(Beginning of PAGE TEXT)

Reading Time: 3 minutes

By Jacqui Miller

 

Maryka Groenewald, from Australian Christians, joins Bec in the studio to explain what happens now that Voluntary Assisted Dying has been legalised.

 

After decades of campaigning, 7 attempts and 180 hours of debate in parliament, Voluntary Assisted Dying has been legalised in WA.

What happens now that it’s been approved?

It passed through the upper house last week, then on Tuesday the amendments that were proposed in the upper house moved to the lower house and it was really just a formality to ‘ok’ it all. The 18-month implementation phase now kicks in. There’s a fair bit to work through this particular bill before you can actually implement it. All fifty-five amendments also passed. Contrary to reports that many people said it’s a safe bill, it warrants a mention that there were fifty-five amendments that needed to be added to make this bill safer.

Speaking of those fifty-five, what are some of the changes?

It’s quite different from the Victorian bill; a lot of it is around the administration. Unfortunately, one of the amendments that didn’t pass, but that is also worth mentioning, is in WA you can self-administer. The unfortunate thing about one of those amendments to is, whilst it’s different to the Victorian Bill in that it gives people the option to do so and not just particularly through a physician, you don’t actually need supervision when you’re self-administering the substance. That was a bit of a worrying thing that a lot of people have said is not ideal; if people are self-administering a particular substance they would want someone there to supervise the process.

Other amendments were to make it safe around psychiatric assessments, making sure there’s no possibility of collusion between doctors, because that has often happened in other jurisdictions. Also, there’s the fact that we need to work out language barriers. There’s stuff around interpreters that have been added into this bill to make sure people aren’t being coerced into making this decision. There are quite a lot of amendments but those are probably the main things that people wanted to get right early on.

So who’s going to have access to this? Can anyone apply for it or are there specific guidelines?

(End of PAGE TEXT)

[WHAT YOU HAVE TO DO]: Write out word for word the stretch of the interview on Voluntary Assisted Dying from "It passed through" through "this bill safer.". The records play no part in this work.

(Beginning of DATA TO EXAMINE)

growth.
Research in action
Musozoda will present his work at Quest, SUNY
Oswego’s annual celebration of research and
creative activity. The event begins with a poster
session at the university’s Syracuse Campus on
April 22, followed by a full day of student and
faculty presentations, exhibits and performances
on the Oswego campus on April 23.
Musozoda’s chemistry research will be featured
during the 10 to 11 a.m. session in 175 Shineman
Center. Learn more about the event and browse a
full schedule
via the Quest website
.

(End of DATA TO EXAMINE)

[ANSWER BOX]:
It passed through the upper house last week, then on Tuesday the amendments that were proposed in the upper house moved to the lower house and it was really just a formality to ‘ok’ it all. The 18-month implementation phase now kicks in. There’s a fair bit to work through this particular bill before you can actually implement it. All fifty-five amendments also passed. Contrary to reports that many people said it’s a safe bill, it warrants a mention that there were fifty-five amendments that needed to be added to make this bill safer.